== PROBLEM ==
Copy out every line from the records that includes "space".

== INPUT RECORDS ==

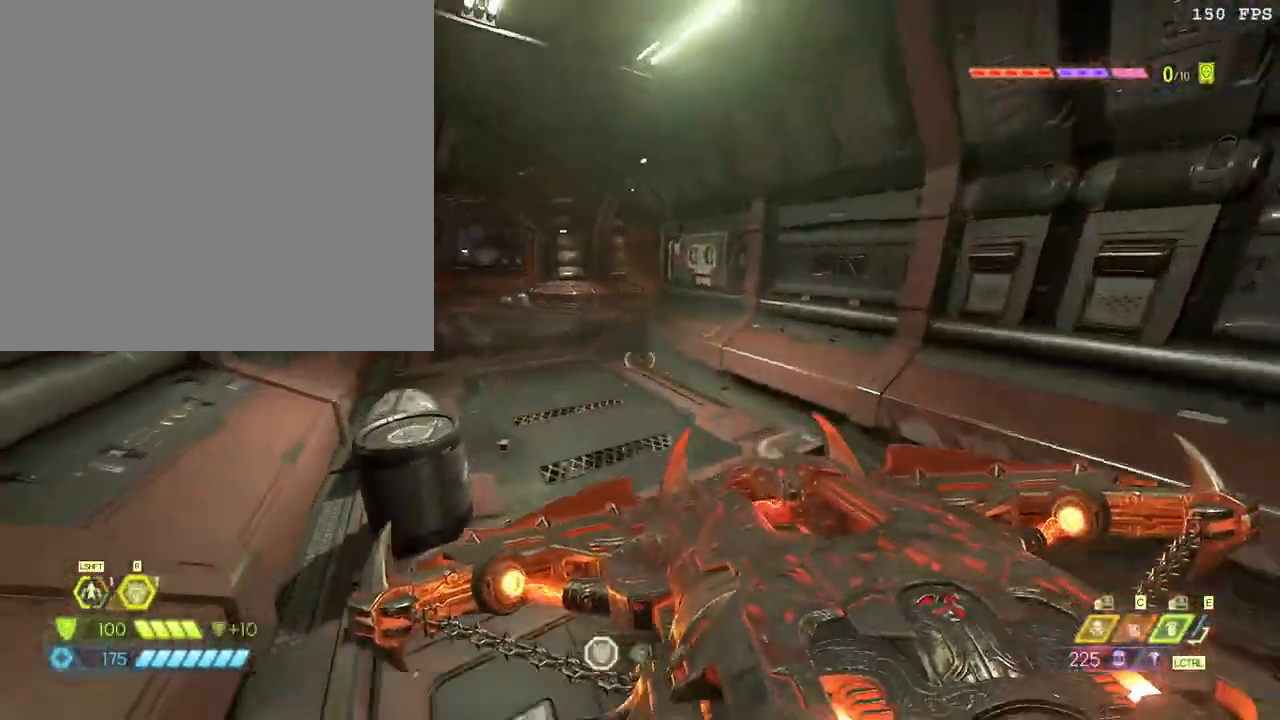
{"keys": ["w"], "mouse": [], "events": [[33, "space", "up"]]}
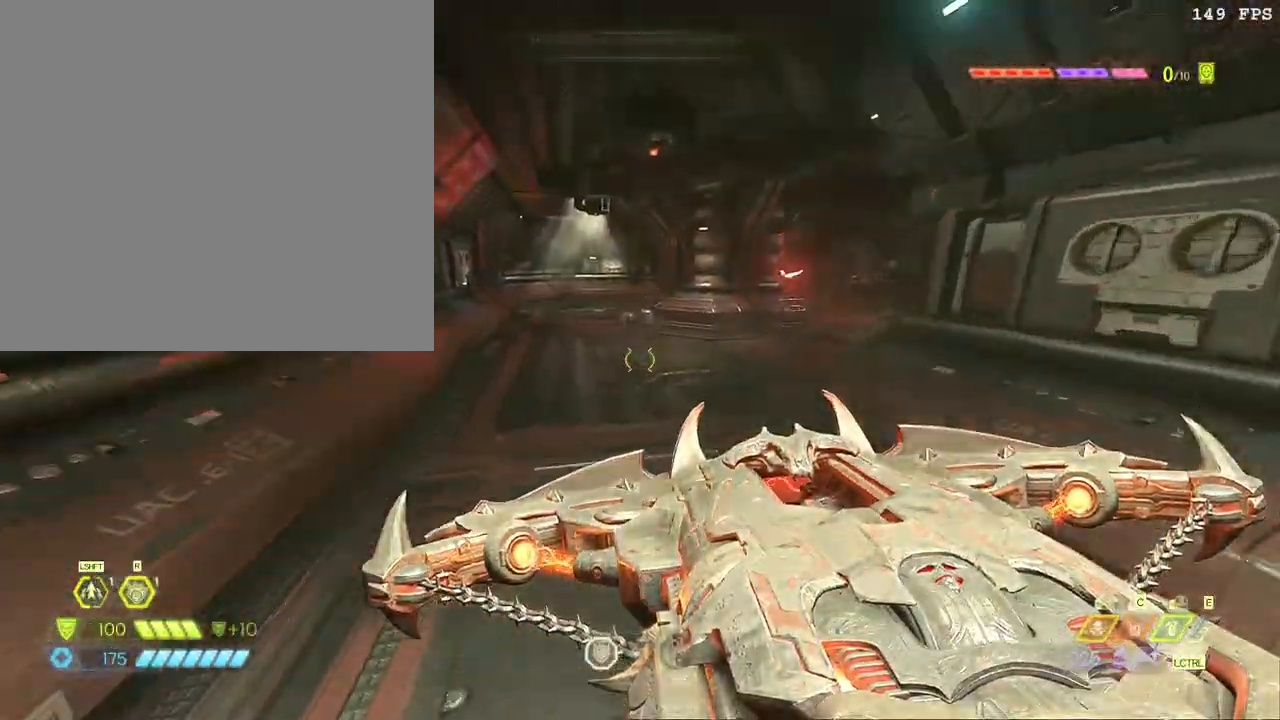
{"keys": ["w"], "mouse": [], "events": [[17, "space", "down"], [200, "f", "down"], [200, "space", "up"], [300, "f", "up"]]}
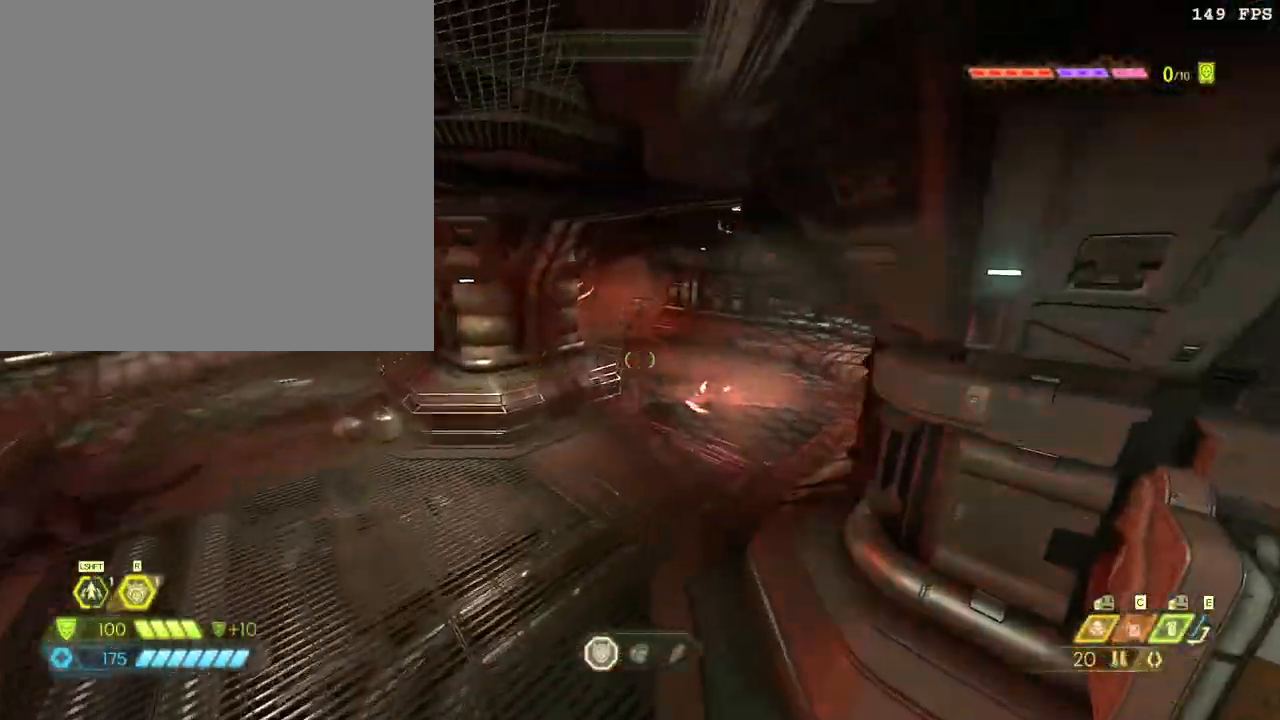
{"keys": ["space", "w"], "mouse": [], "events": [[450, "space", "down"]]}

...

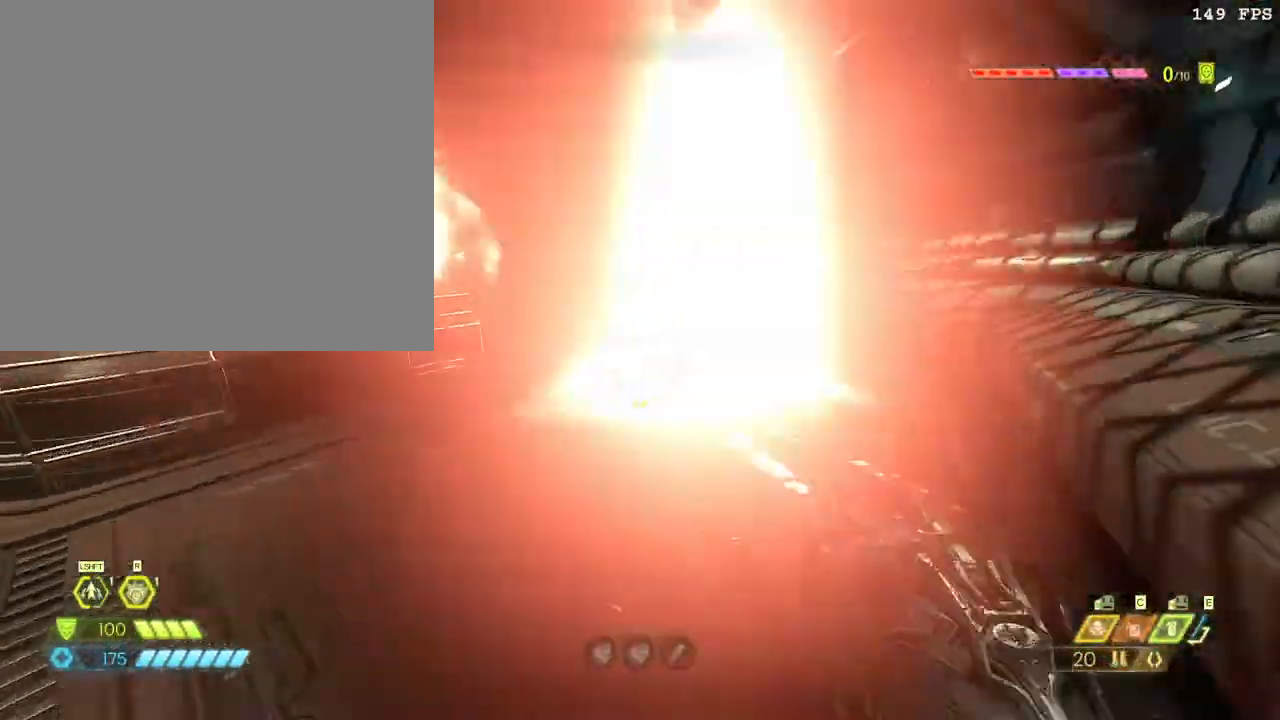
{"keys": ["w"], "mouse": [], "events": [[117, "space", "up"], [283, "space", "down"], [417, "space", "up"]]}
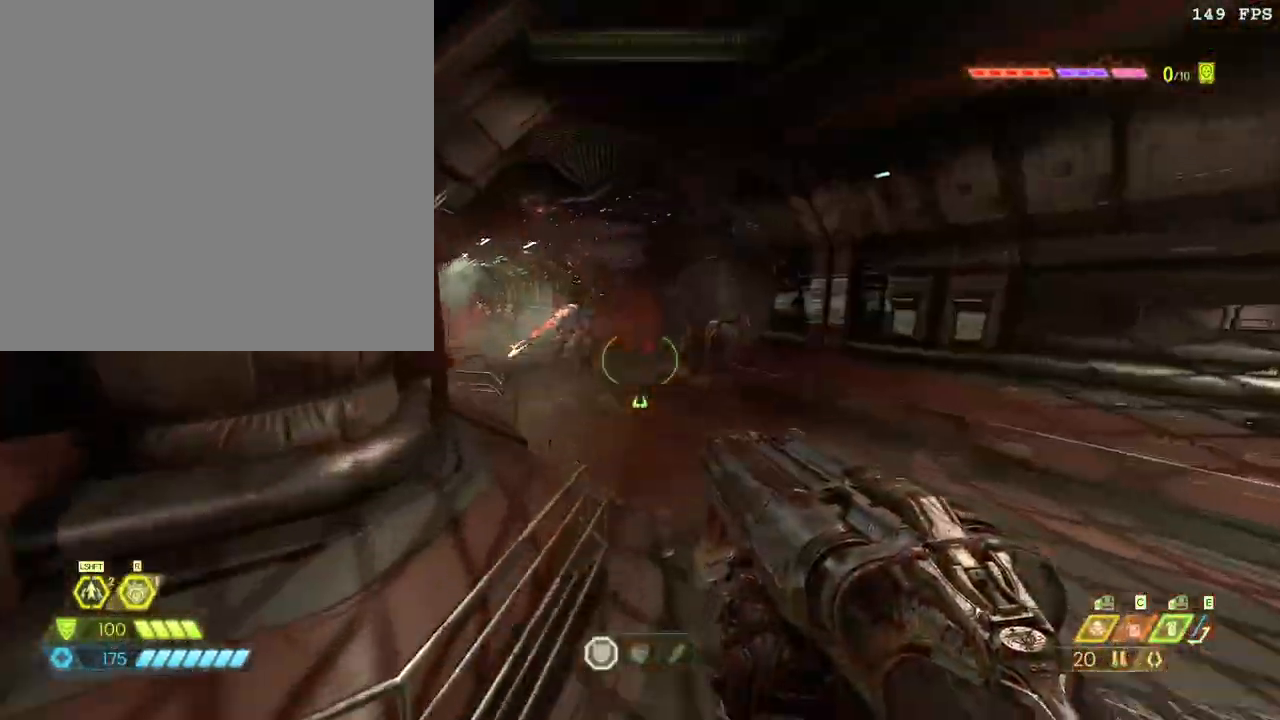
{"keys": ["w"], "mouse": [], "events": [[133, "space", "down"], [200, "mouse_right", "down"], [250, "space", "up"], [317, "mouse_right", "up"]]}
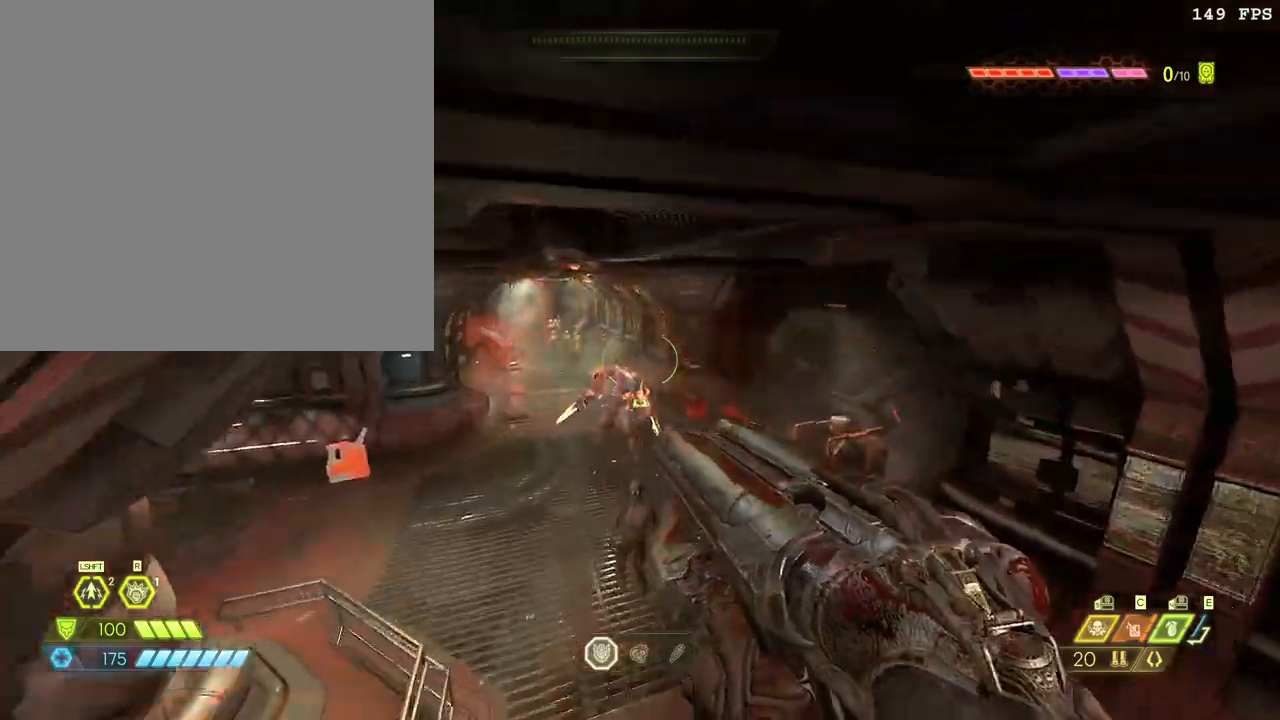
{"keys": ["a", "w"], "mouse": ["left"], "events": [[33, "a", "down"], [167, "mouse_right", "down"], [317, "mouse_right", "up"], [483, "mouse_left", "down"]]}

== WRITTEN REPLY ==
{"keys": ["w"], "mouse": [], "events": [[33, "space", "up"]]}
{"keys": ["w"], "mouse": [], "events": [[17, "space", "down"], [200, "f", "down"], [200, "space", "up"], [300, "f", "up"]]}
{"keys": ["space", "w"], "mouse": [], "events": [[450, "space", "down"]]}
{"keys": ["w"], "mouse": [], "events": [[117, "space", "up"], [283, "space", "down"], [417, "space", "up"]]}
{"keys": ["w"], "mouse": [], "events": [[133, "space", "down"], [200, "mouse_right", "down"], [250, "space", "up"], [317, "mouse_right", "up"]]}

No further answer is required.